In other words the thinking might have been that in the near future the signs were not promising.
The unemployment figures suggested that not enough jobs were being created for young Africans to start opening up personal and business banks accounts.
That doesn’t bode well for a bank looking to increase its footprint on the continent.
It’s quite unfortunate that Barclays was seemingly ham-strung in a situation where it should have had first mover advantage, having been in Africa for almost a century.
Another important variable is Jes Staley himself. The new chief executive was appointed in late October and in less than six months he has made bold moves.
The urgency with which he is acting creates the impression that he’s under pressure to turn things around – quickly.
From the moment he took over, he immediately raised concerns about the volatile market conditions that have seen the economies of Asia and Africa slowdown.
It’s important to note that Mr Staley is not only pulling out of Africa, but also plans to downsize in other emerging markets such as in Asia, Russia and Brazil.

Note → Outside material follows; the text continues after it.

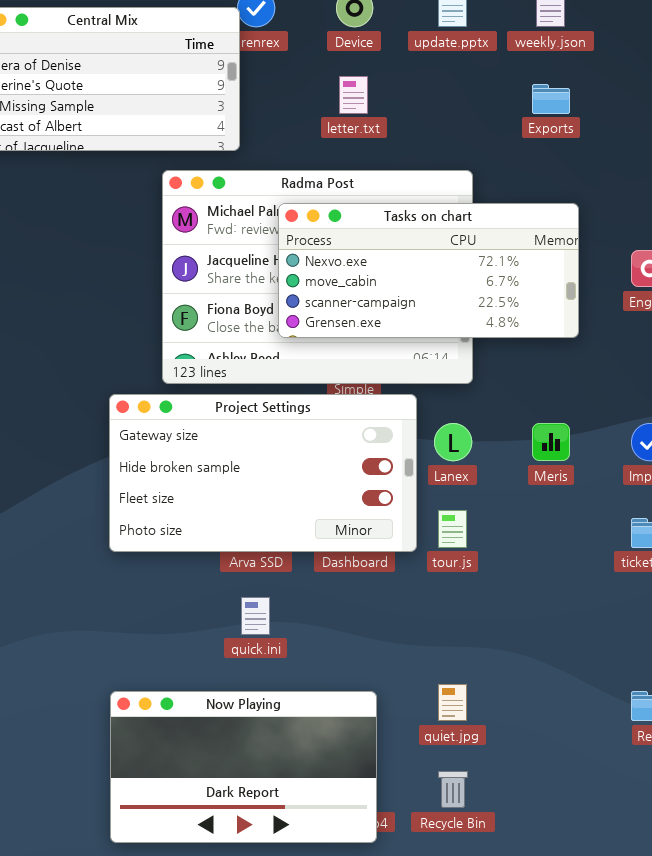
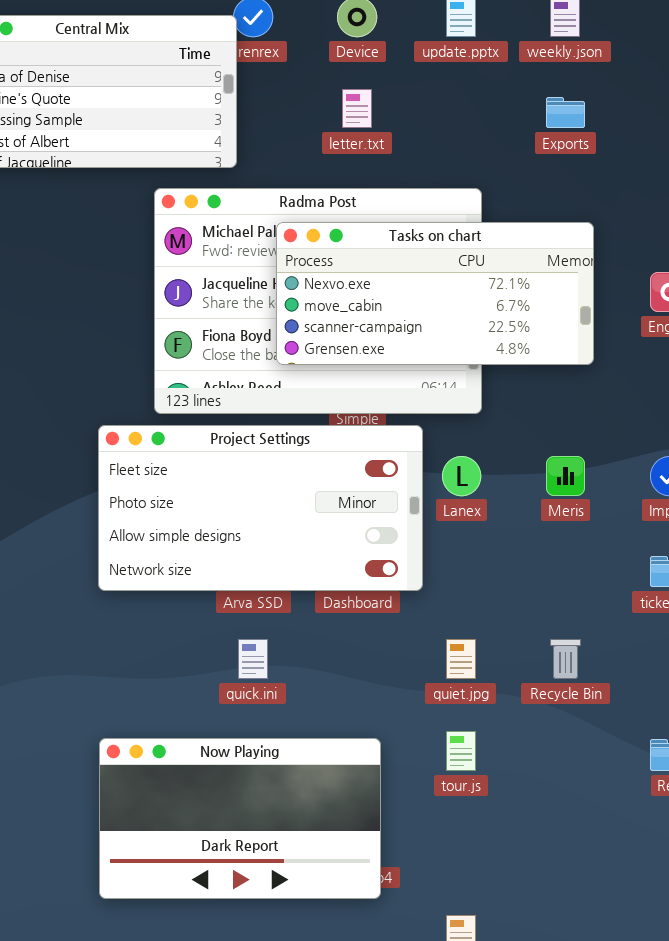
Project Settings: [109,394,417,552] -> [98,425,423,591], scrolled down 2 rows
tour.js: [438,510,467,548] -> [446,731,476,771], moved
quiet.jpg: [438,684,467,721] -> [446,639,476,679], moved
Recycle Bin: [438,771,468,808] -> [550,639,581,679], moved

As the situation worsened and African currencies became weaker, the argument to stay on the continent became less compelling.
Of particular concern, has been the current state of the South African economy since Barclays Africa is listed on the Johannesburg Stock Exchange.
An almost 40% fall in the value of the South African Rand since the beginning of 2015 inadvertently reduced the value of shareholders equity into Barclays Africa.
Unfortunately there is not much that banking executives can do to resolve global volatility and general perceptions about the state of the South African economy.
So without guarantees of when the situation would improve Mr Staley has opted to leave.
Who will buy?
The focus now is going to be on the steps that need to be taken in order to sell Barclays’ stake of an almost two-thirds majority.
It doesn’t come cheap.
Potential investors would need to raise nearly $4bn to buy Barclays.
In these markets, that could be deemed quite expensive.
In itself the sale will inspire a new round of speculation and possibly more rumours.
Already, there is talk of that the Public Investment Corporation, South Africa’s largest pension fund, is interested.
But more investors will have to come to the party in order to foot that bill.
Depositors may be worried about what will happen to their funds.
Both Barclays and ABSA have assured bank regulators that depositors’ funds are safe, and only share certificates will be changing hands.
Experts do not foresee a run on the banks.
However for African countries needing a cheerleader, the Barclays sale will have the opposite effect.
It signifies high risks in Africa, low growth prospects and lost shine.
The repercussions will be felt in the long term, as other investors decide take the Barclays cue and sell-up to refocus on Europe and America, the markets now deemed safer and better.